If you have resources you would like to add to this list, please email us at [email protected] and we’re happy to add it!
Special Education Teacher Resources from our Marketplace
For students with sensory sensitivity…
Califone Hearing Safe Protector Hear Muffs from School Specialty
School environments can be stressful for students with noise sensitivities. A pair of noise-reduction headphones can make it much easier for students to concentrate on their schoolwork.
Abilitations Cozy Shades, Spring, Set of 4 from School Specialty
Classroom lighting can overwhelm the senses and make it challenging for students to focus and feel physically comfortable in the classroom. Lighting shades like these can help lessen the glare while adding some decorative flare.
For students who need sensory input…
Some people, especially neurodivergent people, need sensory input in order to concentrate and regulate their behavior. Having items like weighted blankets, bounce bands, and flexible seating can support students’ learning.
School Specialty carries a variety of weighted blankets in different sizes, weights, and patterns. They also stock weighted pads and neck wraps as sensory-seeking alternatives.
Many of our vendors carry items ranging from cushions, to bouncy bands, to wobble stools that can provide sensory input that helps students self-regulate. For example, our vendor School Specialty has an adapted-inclusive section that can be accessed through the AdoptAClassroom.org marketplace.
For students with physical disabilities and fine motor challenges….

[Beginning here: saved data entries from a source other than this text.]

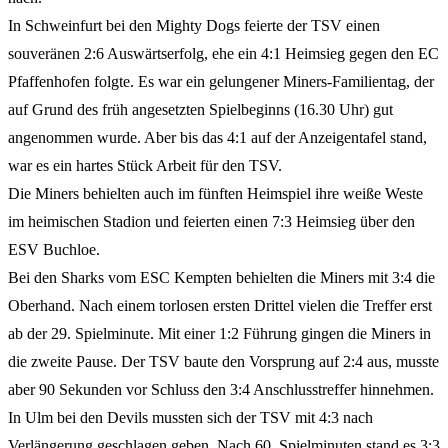
In Schweinfurt bei den Mighty Dogs feierte der TSV einen
souveränen 2:6 Auswärtserfolg, ehe ein 4:1 Heimsieg gegen den EC
Pfaffenhofen folgte. Es war ein gelungener Miners-Familientag, der
auf Grund des früh angesetzten Spielbeginns (16.30 Uhr) gut
angenommen wurde. Aber bis das 4:1 auf der Anzeigentafel stand,
war es ein hartes Stück Arbeit für den TSV.
Die Miners behielten auch im fünften Heimspiel ihre weiße Weste
im heimischen Stadion und feierten einen 7:3 Heimsieg über den
ESV Buchloe.
Bei den Sharks vom ESC Kempten behielten die Miners mit 3:4 die
Oberhand. Nach einem torlosen ersten Drittel vielen die Treffer erst
ab der 29. Spielminute. Mit einer 1:2 Führung gingen die Miners in
die zweite Pause. Der TSV baute den Vorsprung auf 2:4 aus, musste
aber 90 Sekunden vor Schluss den 3:4 Anschlusstreffer hinnehmen.
In Ulm bei den Devils mussten sich der TSV mit 4:3 nach
Verlängerung geschlagen geben. Nach 60. Spielminuten stand es 3:3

Easy-Squeeze Scissors from Lakeshore Learning
Young students and students with muscle issues in their hands may have a hard time using scissors to participate in classroom craft activities. Adding easy-squeeze scissors can help make your classroom more accessible for special education students.
The Print Tool® Evaluation & Remediation Package from Learning without Tears
This handwriting assessment and remediation package is useful for students with fine motor challenges.
FLIP Crayons® from Learning Without Tears
These crayons can help students learn proper grip. This tub contains 206 crayons, so you’ll have all the colors you need for your students to create beautiful art.
For students who need representation
Lakeshore Block Play People with differing abilities
It’s important that ALL students can see themselves represented in the stories they hear and the toys they play with. Lakeshore Learning offers a set of dolls to engage students in play and imagination with different types of bodies and abilities.
Roll with It! from Scholastic
This middle-grade novel by Jamie Sumner features a protagonist who is obsessed with baking and uses a wheelchair. When she goes to a new school, she has to overcome new challenges facing her and her family.